Em uma sessão positiva para os ativos locais com o mercado à espera de decisões de política monetária no Brasil e nos Estados Unidos nesta semana, o Ibovespa registrou valorização de 0,90% nesta segunda-feira, aos 143.546,58 pontos. Este é o nível mais alto de fechamento da história da Bolsa brasileira, impulsionada por seus principais nomes, com exceção de Banco do Brasil ON (-2,20%), mas com avanços de Petrobras PN (+0,87%), Vale ON (+0,88%), Itaú PN (+1,66%), BTG Pactual units (+0,70%) e Bradesco PN (+1,19%). Diante da queda dos juros futuros no pregão, nomes mais dependentes da economia doméstica também apresentaram fortes altas como Magazine Luiza ON (+7,41%), Yduqs ON (+6,72%) e Cogna ON (+4,45%).

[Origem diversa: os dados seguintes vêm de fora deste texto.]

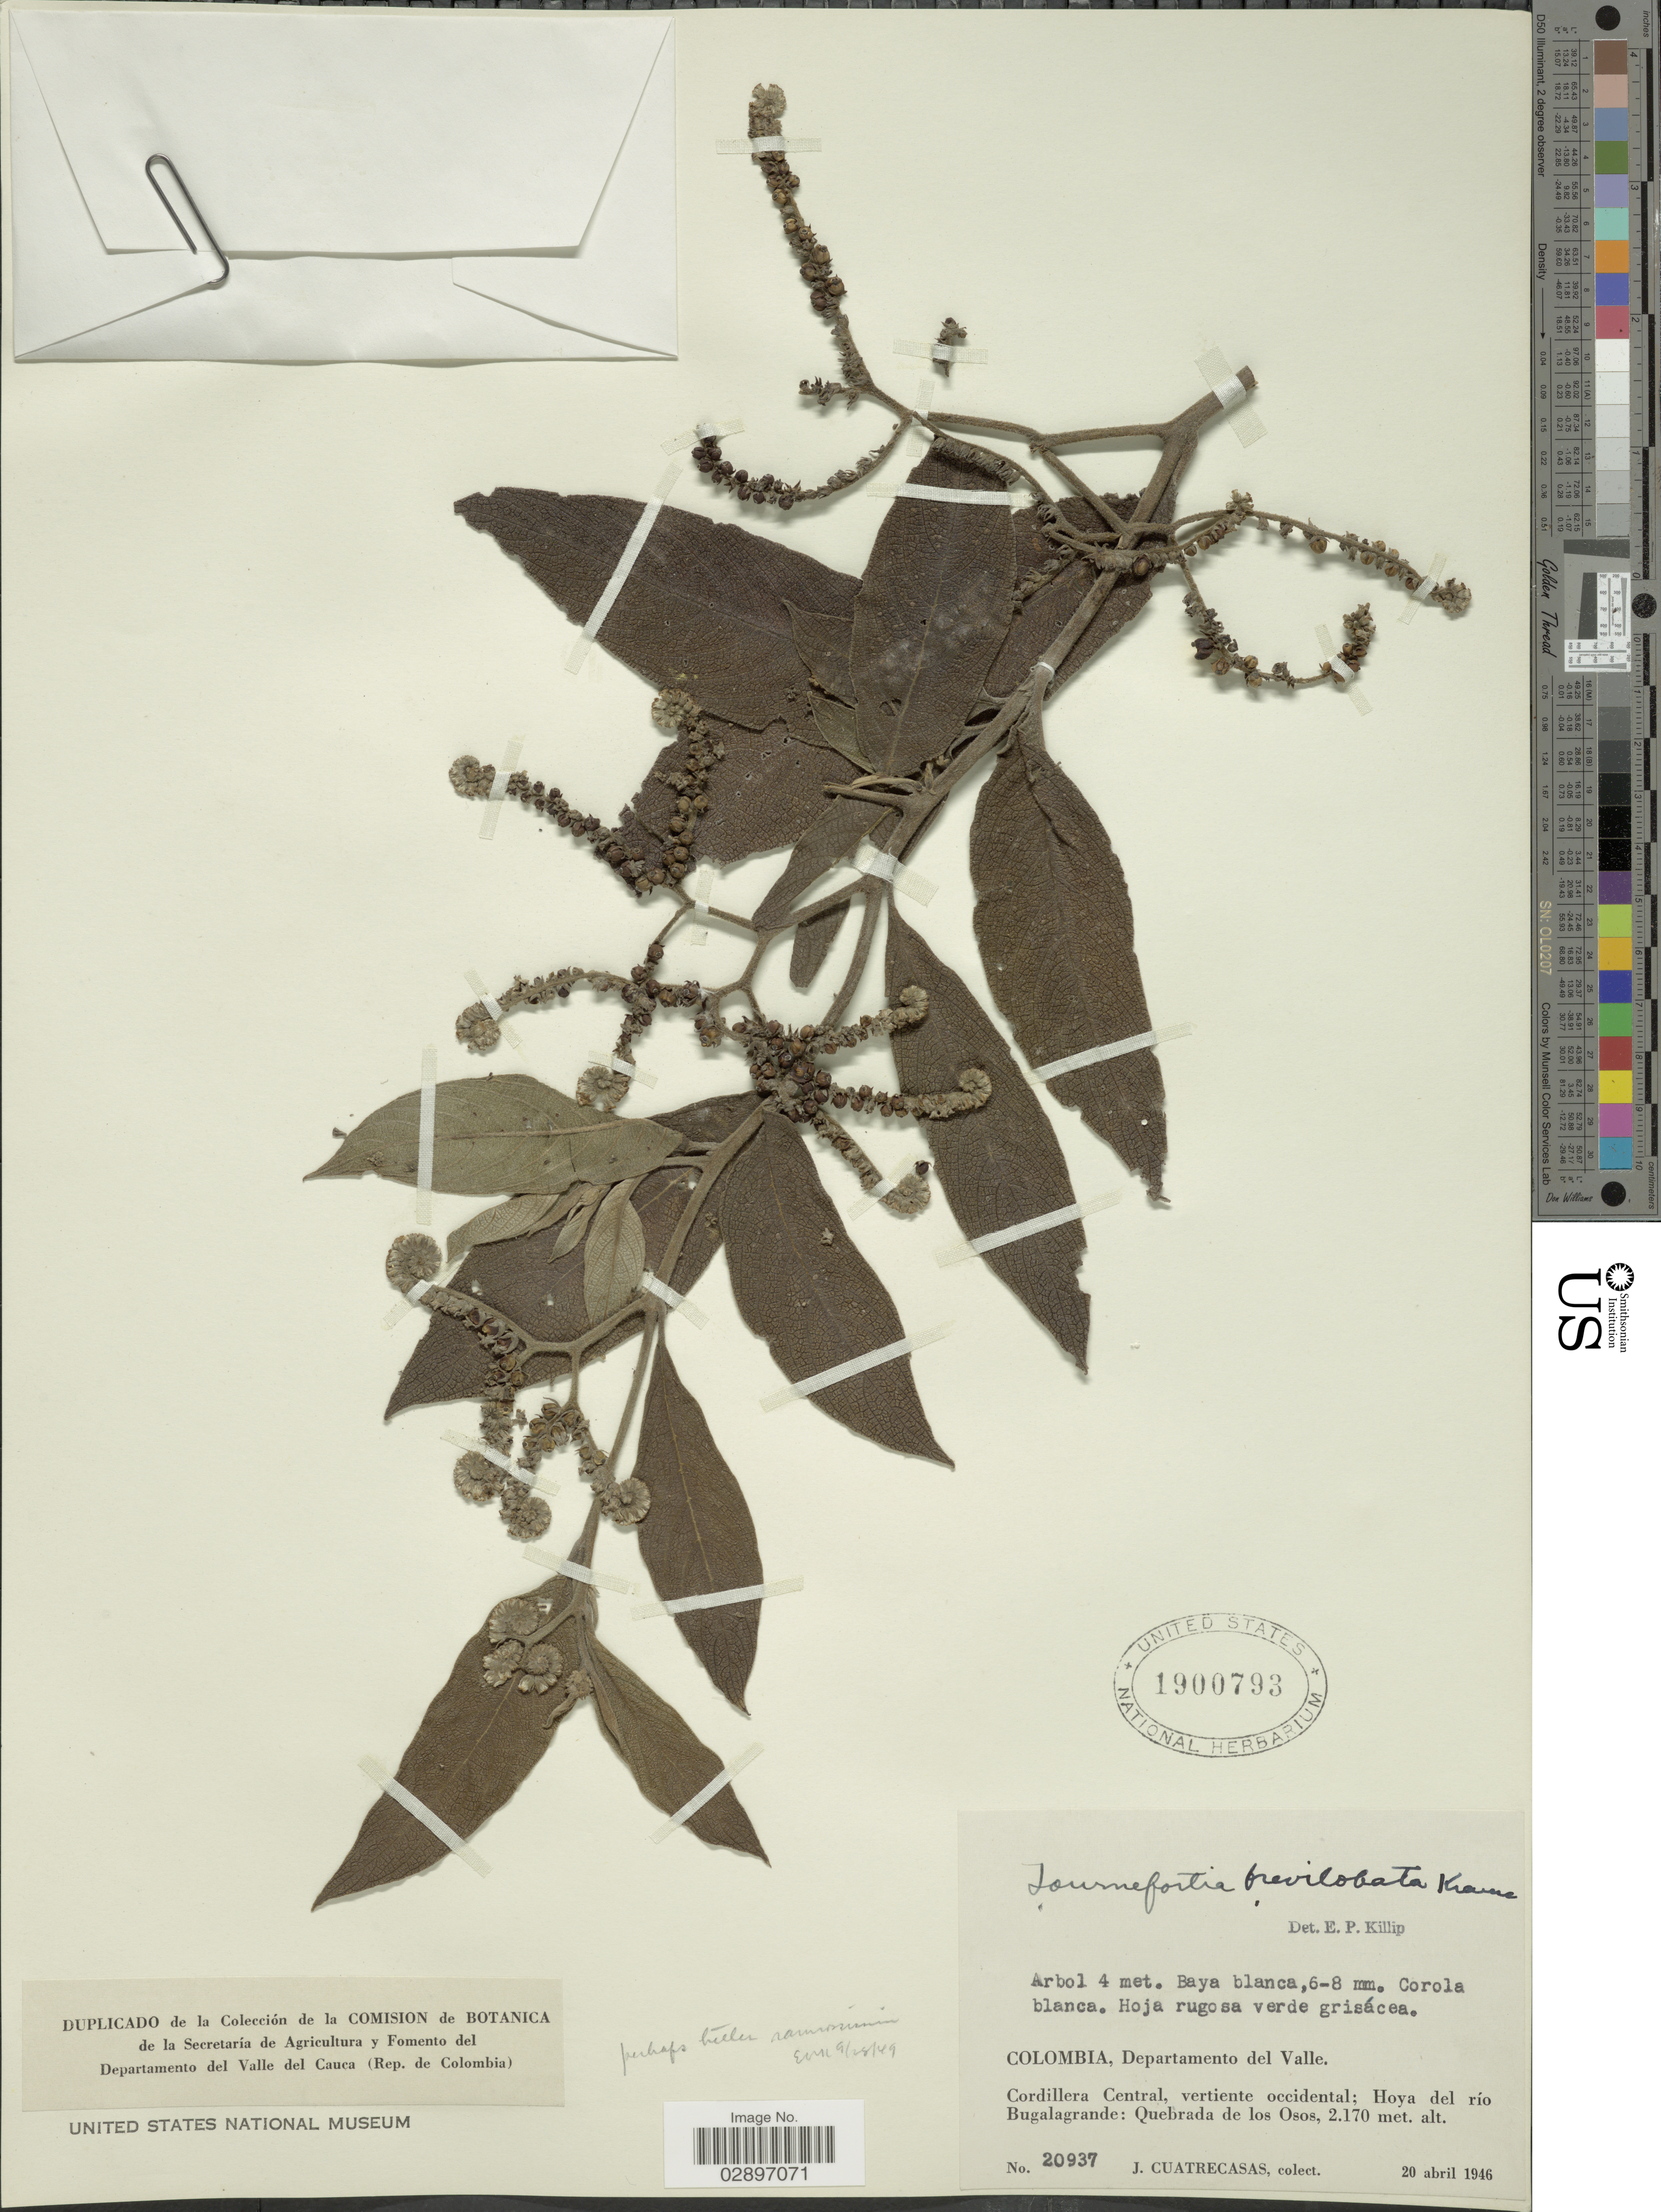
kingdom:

Dois fatores pesaram favoravelmente para o mercado local. O primeiro foi a expectativa para a taxa básica de juros, que caiu pela primeira vez em 32 semanas, de 12,50% para 12,38% ao final de 2026. Já o segundo foi o resultado do IBC-Br, considerado a prévia do PIB, que registrou queda de 0,53% em julho, informou o Banco Central. O resultado veio acima da expectativa de recuo de 0,3%, reforçando as apostas de antecipação do processo de afrouxamento monetário no Brasil.

Em Wall Street, as bolsas americanas subiram em bloco, após o presidente dos Estados Unidos, Donald Trump, declarar que as negociações com o governo chinês “estão indo bem”. Ontem, integrantes dos dois países iniciaram a quarta rodada de negociações em Madri sobre tarifas comerciais, além de um prazo para a venda da rede social chinesa TikTok. Os índices S&P 500 e Nasdaq renovaram recordes históricos de fechamento. Os papéis de Tesla ganharam 3,61%, depois que o CEO Elon Musk divultou uma compra de ações da companhia no valor de cerca de US$ 1 bilhão, sua primeira aquisição de papéis significativa desde 2020. Já as ações de Alphabet subiram 4,49%, ultrapassando pela primeira vez o valor de mercado de US$ 3 trilhões.

No mercado de câmbio, o dólar à vista à vista caiu 0,61%, cotado a R$ 5,3217, no menor nível desde 6 de junho de 2024. Na mínima do dia, o dólar tocou o patamar de R$ 5,3091. O fortalecimento do real na comparação com a moeda americana foi acompanhado por outras divisas em âmbito global. Por aqui, a ausência de notícias no espectro político doméstico, após a condenação do ex-presidente Jair Bolsonaro, somado à possibilidade de ampliação da diferença entre os juros de Brasil e Estados Unidos ao longo da semana, deram maior impulso para a valorização do real.